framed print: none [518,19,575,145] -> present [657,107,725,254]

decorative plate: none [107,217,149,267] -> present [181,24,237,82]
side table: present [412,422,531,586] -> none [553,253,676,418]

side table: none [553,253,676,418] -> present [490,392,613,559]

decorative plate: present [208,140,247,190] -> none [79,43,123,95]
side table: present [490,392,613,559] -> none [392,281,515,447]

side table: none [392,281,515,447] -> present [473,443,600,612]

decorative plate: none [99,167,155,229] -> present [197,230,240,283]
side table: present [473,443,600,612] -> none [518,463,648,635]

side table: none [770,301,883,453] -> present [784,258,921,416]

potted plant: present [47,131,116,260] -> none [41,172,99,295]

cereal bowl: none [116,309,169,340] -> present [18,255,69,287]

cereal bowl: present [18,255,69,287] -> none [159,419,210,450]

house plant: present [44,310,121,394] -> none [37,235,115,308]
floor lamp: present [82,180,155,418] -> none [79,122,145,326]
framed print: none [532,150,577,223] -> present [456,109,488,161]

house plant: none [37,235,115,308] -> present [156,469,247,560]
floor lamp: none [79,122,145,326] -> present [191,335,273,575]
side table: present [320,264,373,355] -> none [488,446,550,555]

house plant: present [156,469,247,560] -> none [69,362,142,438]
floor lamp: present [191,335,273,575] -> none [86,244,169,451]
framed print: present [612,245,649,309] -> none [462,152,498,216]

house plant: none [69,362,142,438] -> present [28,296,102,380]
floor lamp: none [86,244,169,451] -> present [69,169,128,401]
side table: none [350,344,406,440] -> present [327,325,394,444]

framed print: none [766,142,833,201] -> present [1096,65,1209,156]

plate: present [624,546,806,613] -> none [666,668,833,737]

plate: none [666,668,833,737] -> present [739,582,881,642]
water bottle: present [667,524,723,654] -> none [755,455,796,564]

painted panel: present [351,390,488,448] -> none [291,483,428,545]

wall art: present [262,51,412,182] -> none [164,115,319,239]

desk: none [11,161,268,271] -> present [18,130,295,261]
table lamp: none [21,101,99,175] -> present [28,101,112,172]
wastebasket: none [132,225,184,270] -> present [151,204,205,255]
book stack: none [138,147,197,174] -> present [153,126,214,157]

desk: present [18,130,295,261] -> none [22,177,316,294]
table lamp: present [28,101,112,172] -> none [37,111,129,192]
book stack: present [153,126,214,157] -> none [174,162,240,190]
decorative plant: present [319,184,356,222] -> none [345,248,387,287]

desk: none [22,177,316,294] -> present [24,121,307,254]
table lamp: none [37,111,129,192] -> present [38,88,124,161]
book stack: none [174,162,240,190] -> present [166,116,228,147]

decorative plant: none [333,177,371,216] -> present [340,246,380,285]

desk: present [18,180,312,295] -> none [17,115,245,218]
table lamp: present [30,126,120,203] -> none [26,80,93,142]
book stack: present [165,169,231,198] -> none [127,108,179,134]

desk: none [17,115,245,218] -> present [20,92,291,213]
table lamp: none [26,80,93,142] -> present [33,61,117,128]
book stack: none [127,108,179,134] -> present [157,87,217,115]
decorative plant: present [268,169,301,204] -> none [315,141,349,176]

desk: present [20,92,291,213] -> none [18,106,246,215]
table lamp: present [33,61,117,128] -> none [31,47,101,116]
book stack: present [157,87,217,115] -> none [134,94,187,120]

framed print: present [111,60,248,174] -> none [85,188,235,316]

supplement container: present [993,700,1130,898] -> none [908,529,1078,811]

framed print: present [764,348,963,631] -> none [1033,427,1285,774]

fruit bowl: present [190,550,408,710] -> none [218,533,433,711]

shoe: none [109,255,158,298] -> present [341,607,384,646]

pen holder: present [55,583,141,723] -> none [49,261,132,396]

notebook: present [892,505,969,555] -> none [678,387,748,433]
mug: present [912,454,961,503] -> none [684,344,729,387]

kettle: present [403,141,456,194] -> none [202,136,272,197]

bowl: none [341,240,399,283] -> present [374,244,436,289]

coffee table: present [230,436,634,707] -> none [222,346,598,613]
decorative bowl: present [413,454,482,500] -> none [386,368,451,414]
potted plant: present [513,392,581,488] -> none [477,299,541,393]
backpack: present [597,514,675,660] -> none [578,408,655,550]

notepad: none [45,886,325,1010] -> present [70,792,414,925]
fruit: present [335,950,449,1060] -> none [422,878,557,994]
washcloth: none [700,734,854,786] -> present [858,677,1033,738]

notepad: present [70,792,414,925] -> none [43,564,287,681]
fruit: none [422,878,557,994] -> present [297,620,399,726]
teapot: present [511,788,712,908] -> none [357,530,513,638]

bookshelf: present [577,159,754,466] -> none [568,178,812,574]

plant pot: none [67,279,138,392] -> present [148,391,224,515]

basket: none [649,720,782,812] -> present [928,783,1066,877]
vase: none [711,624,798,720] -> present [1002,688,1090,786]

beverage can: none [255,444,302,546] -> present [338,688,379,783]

-=-=-

**WRITTEN TASK**.
Copy exactly the stretch of data above from the line with "book stack: none [127,108,179,134]" through the line with "kettle: present [403,141,456,194]", and omit all other lines.

**SOLUTION TO THIS EXERCISE**.
book stack: none [127,108,179,134] -> present [157,87,217,115]
decorative plant: present [268,169,301,204] -> none [315,141,349,176]

desk: present [20,92,291,213] -> none [18,106,246,215]
table lamp: present [33,61,117,128] -> none [31,47,101,116]
book stack: present [157,87,217,115] -> none [134,94,187,120]

framed print: present [111,60,248,174] -> none [85,188,235,316]

supplement container: present [993,700,1130,898] -> none [908,529,1078,811]

framed print: present [764,348,963,631] -> none [1033,427,1285,774]

fruit bowl: present [190,550,408,710] -> none [218,533,433,711]

shoe: none [109,255,158,298] -> present [341,607,384,646]

pen holder: present [55,583,141,723] -> none [49,261,132,396]

notebook: present [892,505,969,555] -> none [678,387,748,433]
mug: present [912,454,961,503] -> none [684,344,729,387]

kettle: present [403,141,456,194] -> none [202,136,272,197]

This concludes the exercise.